Sorry for making you think that my question has been resolved. 

Would you mind teaching me the question 2) I mentioned above?

Thank you in advance.

Best Regards,

Bai

Bai,

What register specifically where you using for testing this?  I'm wondering if this has to wait on external data.  While configuration registers are slow access, they shouldn't be that slow, and you do have the option of using IDMA to read/write configuration registers so the CPU isn't stalling waiting on this.

Best Regards,
Chad 

Chad,

I configured upp registers as below, and used the TSCL register of CPU for testing each register read/write access.

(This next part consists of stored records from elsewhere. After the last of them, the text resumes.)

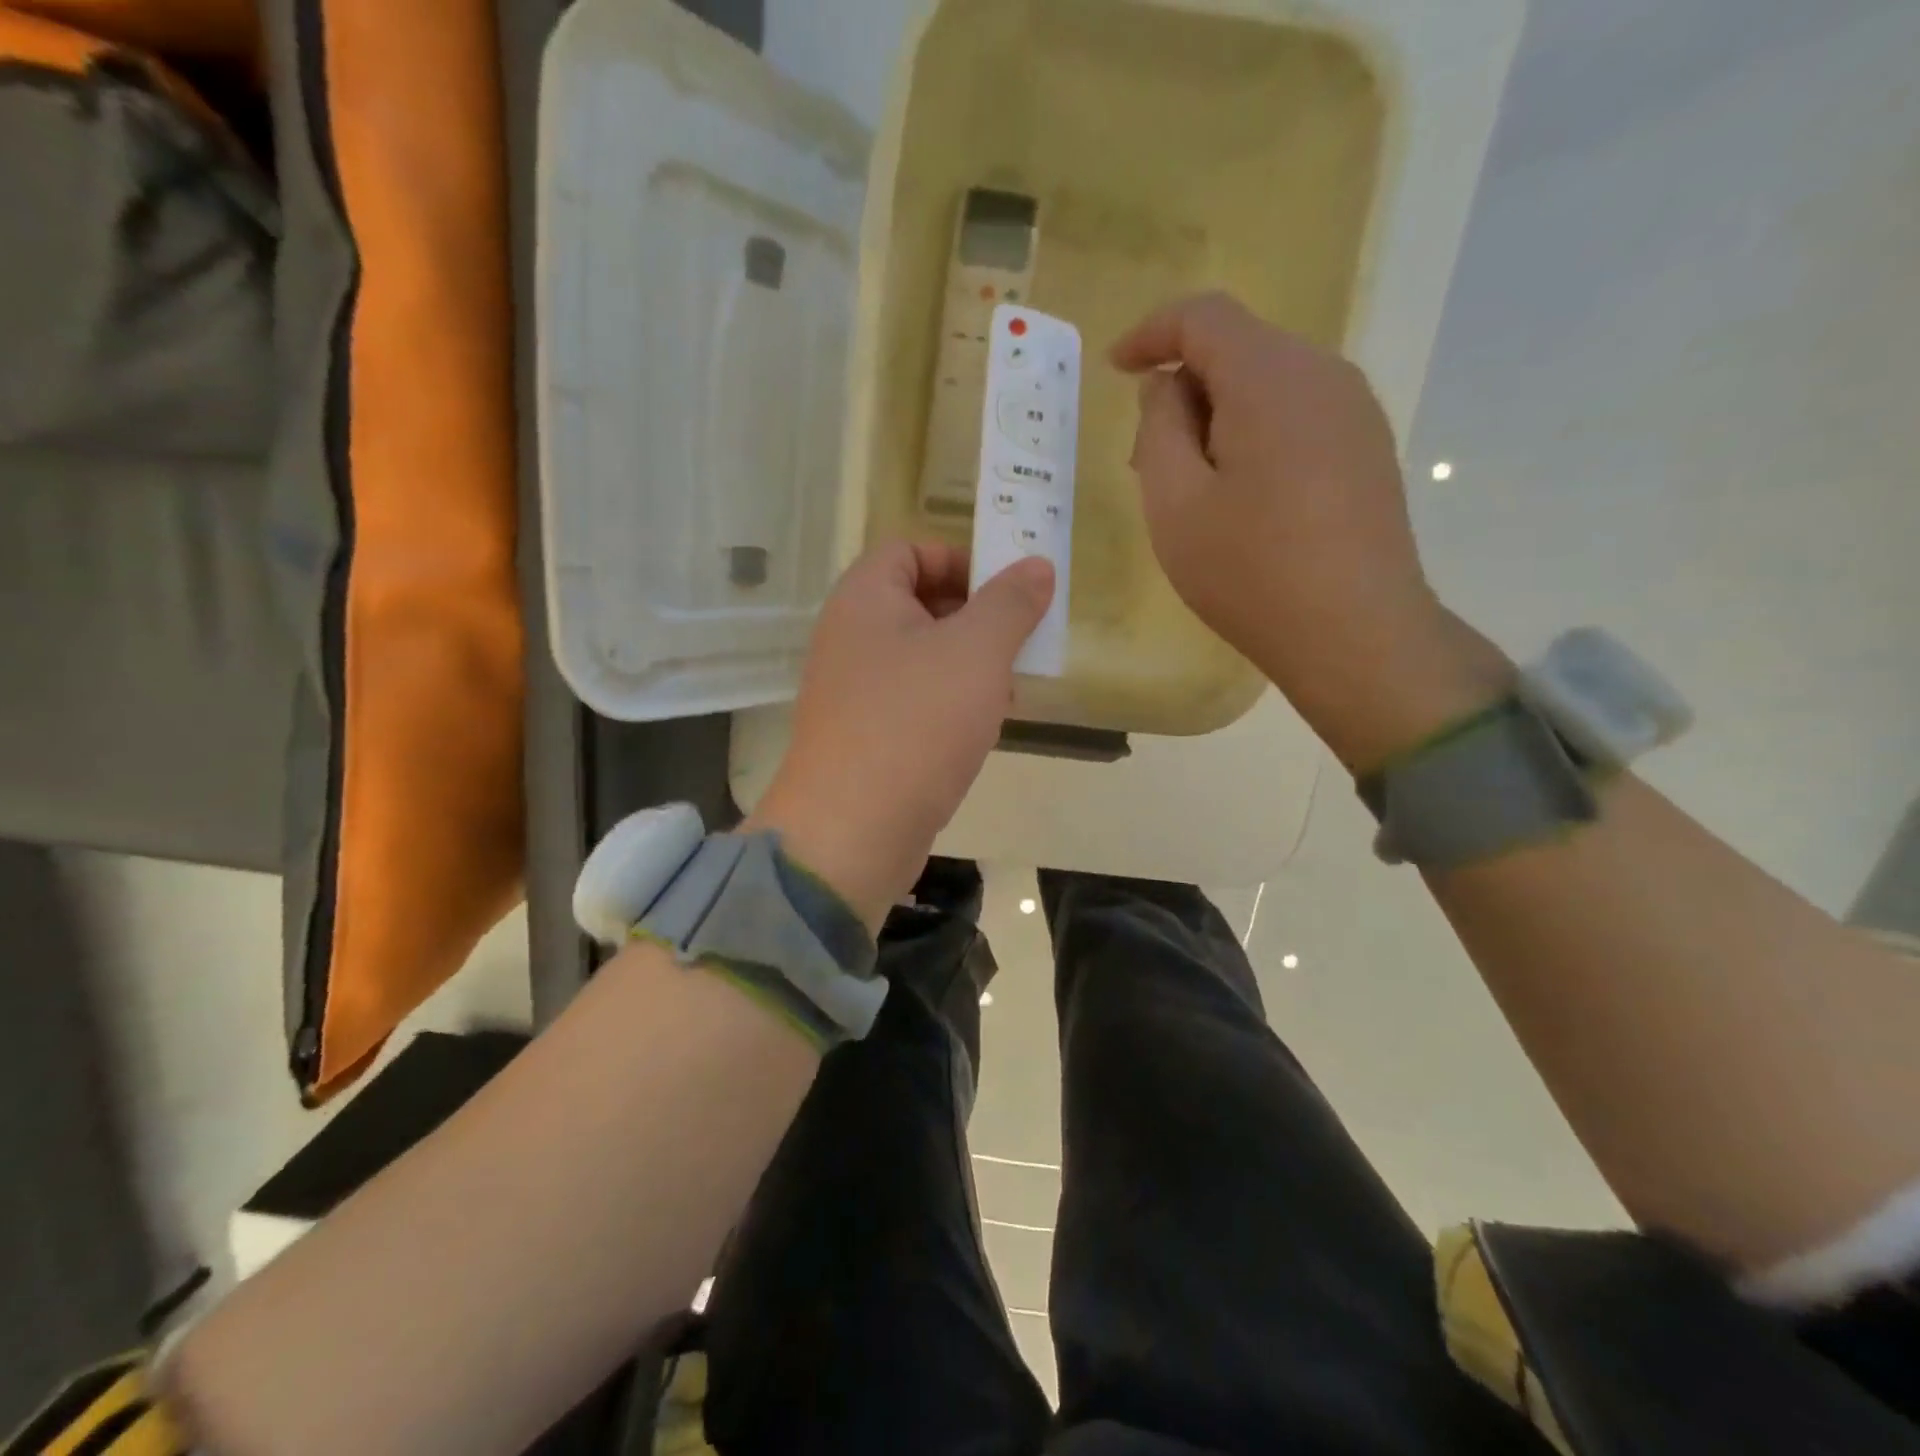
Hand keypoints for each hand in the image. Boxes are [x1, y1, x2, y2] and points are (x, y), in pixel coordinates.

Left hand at [749, 541, 1053, 931]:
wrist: (852, 830)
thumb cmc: (915, 722)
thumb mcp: (976, 651)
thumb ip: (1010, 603)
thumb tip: (1036, 565)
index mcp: (864, 599)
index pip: (910, 551)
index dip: (961, 561)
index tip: (1007, 593)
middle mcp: (850, 637)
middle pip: (919, 604)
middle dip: (975, 619)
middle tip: (1018, 643)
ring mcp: (853, 691)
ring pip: (922, 658)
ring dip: (969, 666)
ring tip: (1009, 690)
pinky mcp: (865, 736)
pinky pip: (913, 701)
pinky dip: (949, 705)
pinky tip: (982, 729)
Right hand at [1111, 292, 1488, 765]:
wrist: (1356, 633)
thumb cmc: (1250, 571)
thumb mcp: (1175, 503)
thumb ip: (1159, 428)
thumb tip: (1167, 388)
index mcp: (1270, 377)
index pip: (1203, 316)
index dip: (1151, 332)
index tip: (1115, 368)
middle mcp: (1322, 374)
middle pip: (1238, 349)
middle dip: (1182, 389)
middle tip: (1144, 459)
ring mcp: (1355, 412)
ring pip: (1267, 385)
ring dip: (1217, 417)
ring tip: (1189, 487)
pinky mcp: (1367, 449)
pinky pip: (1297, 416)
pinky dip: (1254, 436)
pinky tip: (1239, 498)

Actually, I didn't configure the IDMA for CPU at all, so the mode of IDMA is default I think.

typedef struct {

volatile UINT32 ACT: 1;
volatile UINT32 PEND: 1;
volatile UINT32 r3_2: 2;
volatile UINT32 WM: 4;
volatile UINT32 r31_8: 24;
}UPS2_BITS;

typedef union {
volatile UINT32 ALL;
volatile UPS2_BITS BITS;
}UPS2_REG; // I,Q

#define UPP_LoadDescriptor2DMAI_vo(DataPtr, LineCnt, BytesPerLine, LineIndex) \
uppregs->UPID0 = (UINT32)( DataPtr ); \
uppregs->UPID1.ALL = (UINT32)((LineCnt)<<16 | (BytesPerLine)); \
uppregs->UPID2.ALL = (UINT32)( LineIndex );

void upp_write()
{
/* clear DMA status for new transmit */
uppregs->UPIER.ALL = 0x00001F1F; // 15 cycles

/* check if DMA I is pending */
while (uppregs->UPIS2.BITS.PEND) {} // 120 cycles

/* send packet */ // 20 cycles
UPP_LoadDescriptor2DMAI_vo((void *)tx_pstg, 1U, BUFFER_SIZE, BUFFER_SIZE);

while (uppregs->UPIS2.BITS.ACT == 0) {}

}

I found that it costed almost 120 cycles to check the bit of pend. So the bit of ACT was.

Q: Is it cost more cycles when access bit field instead of 32 bit register?

I don't see how the UPIS2 is defined in the code.

That said, it would appear that you're actually polling on a condition for this.  I can't say for certain that it wasn't still pending action and thus you have the high cycle count.  

Best Regards,

Chad

Chad,

Sorry for the late reply. 

This problem has been solved. 

Thank you for your support all the same.

Best Regards,

Bai